Working with Strings and Text

As a good primer to working with strings in general, both the Go blog and Rust book have great resources:

The major takeaway is that common text formats such as UTF-8 are hard to quickly index, unless you scan the whole string beforehand.

To that end, Disp deals with bytes and text in a similar way.

Bytes

Bytes are effectively an array of bytes. They can be indexed quickly O(1). Bytes must be converted to some form of textual representation.

Strings

In the common case for developers, it is not necessary to be particular about the specific string encoding. As such, the “String” type is represented by a common format: UTF-8.

Strings are stored in UTF-8 representation for a couple reasons:

  • backwards compatible with ascii, without increasing the size
  • can represent all characters in known language character sets

Performance of Indexing of Strings

Due to the variable byte nature of unicode encodings, it’s not possible to achieve O(1) indexing of strings without scanning the characters.

Some languages achieve O(1) at the cost of incorrectness in some cases, such as Java (charAt always assumes UTF-16, resulting in incorrect indexes for values that require a larger character set).

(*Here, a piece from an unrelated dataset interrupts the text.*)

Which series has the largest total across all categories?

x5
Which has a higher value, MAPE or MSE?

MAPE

As such, it is not possible to achieve fast indexing. As UTF-8 is a superset of ascii, it is possible to optimize the performance of the String if it is identified as being ascii. (at that point it’s just finding a byte offset).

In many cases a string being ascii is sufficient, and can result in a significantly higher performance profile O(1) with an offset lookup vs O(n) with a scan:

  • developer logging
  • API error messages could be reduced to english

All of this implies that the “string” type in disp should be a layer of abstraction that ensures performance in many common cases, although there should still be space for a more custom data type. (potentially allow compile-time reading of literals.

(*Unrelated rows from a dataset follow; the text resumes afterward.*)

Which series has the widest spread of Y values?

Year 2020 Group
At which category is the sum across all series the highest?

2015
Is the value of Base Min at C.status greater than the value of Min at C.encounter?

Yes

Individual characters in a string are referred to as Runes

It is common nomenclature to call a single byte in an ascii string a “char” or character. As UTF-8 strings can be multiple bytes, we will use the word “Rune” to describe a single UTF-8 character.

No cost to convert from Bytes to a String

It’s often value to parse raw bytes into text, as the bytes being read in are guaranteed to be UTF-8.

In that case, it’s possible to do a simple type coercion at no runtime cost.